By Indira Guerrero and Jaime León
New Delhi/Islamabad, Jul 21 (EFE).- The Taliban’s unprecedented territorial advances in Afghanistan, where the group has captured more than 100 districts, is a cause for concern for a wider region plagued by insurgent groups looking to learn from example.
The rapid withdrawal of United States and Nato troops after 20 years of operations against the Taliban and other extremist groups left an unfinished conflict in the hands of Afghan forces and vastly altered the security dynamic in the region.
“It is difficult to quantify what is going to happen but it is not good news for anyone in the region,” armed conflict expert and Observer Research Foundation fellow, Kabir Teneja, tells Efe.
“From any insurgency point of view, what the Taliban has managed to achieve is quite tremendous. They have managed to push the West into a corner after 20 years of battle, after being resilient for 20 years.”

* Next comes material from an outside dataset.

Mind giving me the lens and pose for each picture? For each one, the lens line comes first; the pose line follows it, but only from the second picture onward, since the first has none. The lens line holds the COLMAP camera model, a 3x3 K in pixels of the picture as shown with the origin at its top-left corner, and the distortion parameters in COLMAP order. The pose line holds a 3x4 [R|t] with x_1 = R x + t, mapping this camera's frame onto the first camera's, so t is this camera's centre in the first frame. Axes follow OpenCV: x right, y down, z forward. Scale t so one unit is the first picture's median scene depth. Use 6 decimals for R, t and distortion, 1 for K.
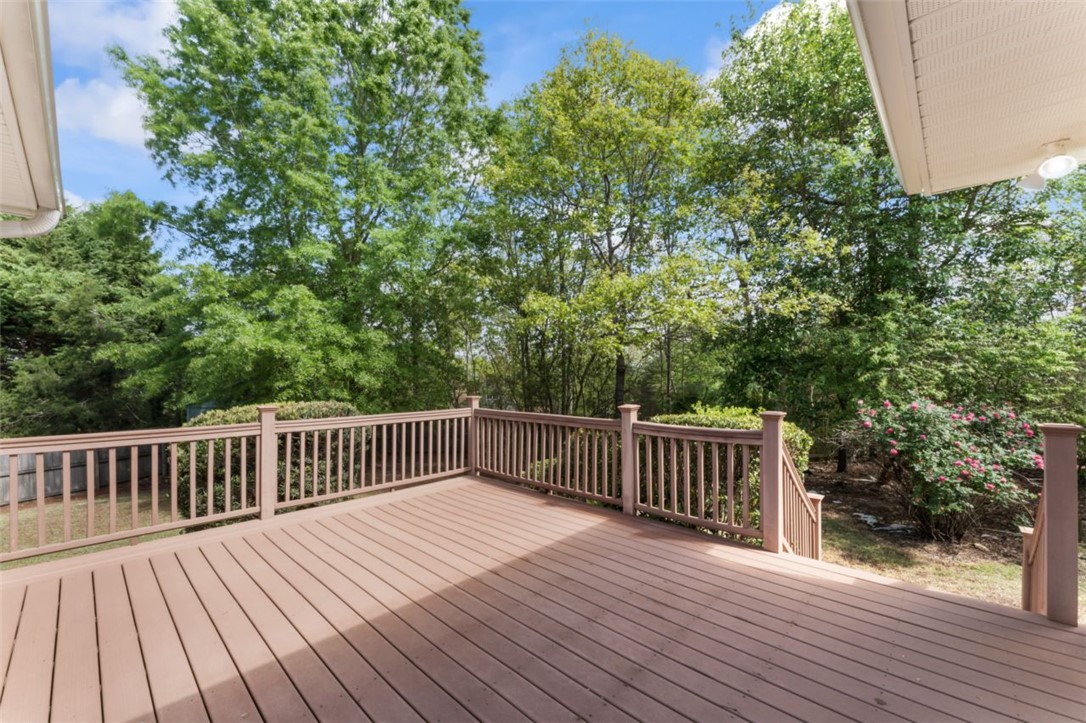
lens RADIAL K [[436.1, 0, 542.9], [0, 436.1, 369.8], [0, 0, 1]] dist [-0.000964, -0.000022]
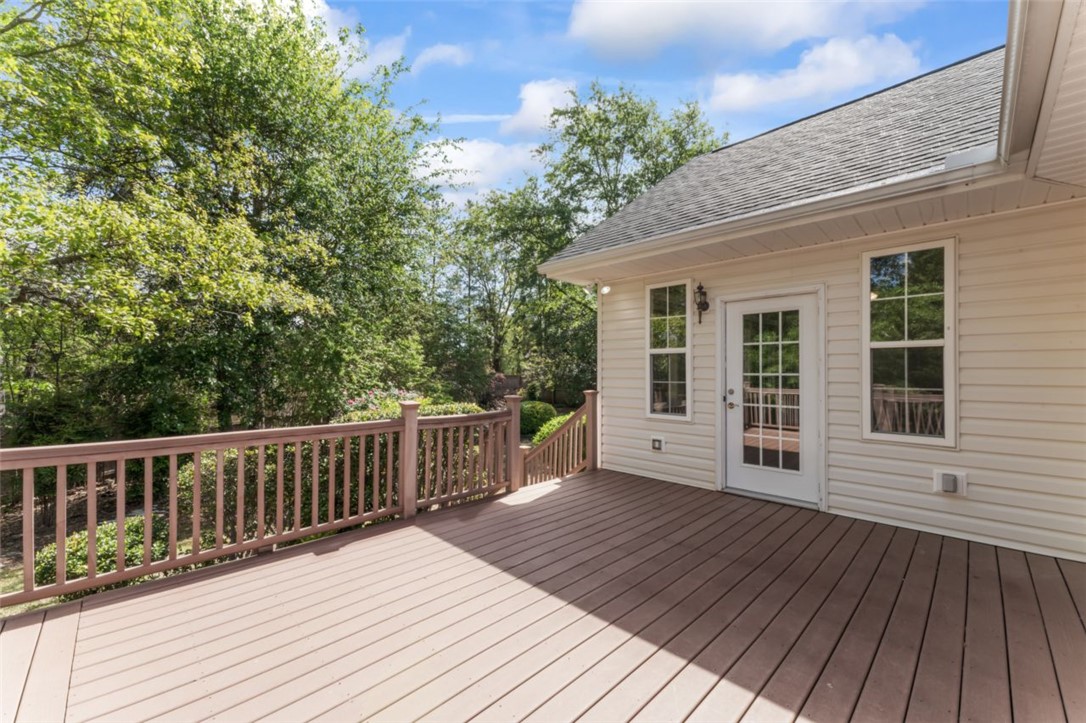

With more than 130 of Afghanistan’s 402 districts under their control, as well as several border crossings and public institutions, the Taliban are bad news for countries in South Asia.
They offer inspiration to other insurgents by sending a message that it is possible to defeat the United States, however difficult and arduous the process.
Insurgency groups tend not to be driven by cash or weapons, but rather the strength of an ideology, the analyst says.
Teneja insists that the Taliban should not simply be regarded as a homogenous group, given its links to Al-Qaeda groups and others like Lashkar-e-Taiba, the main insurgency in Kashmir, and Tehrik-e-Taliban Pakistan (TTP).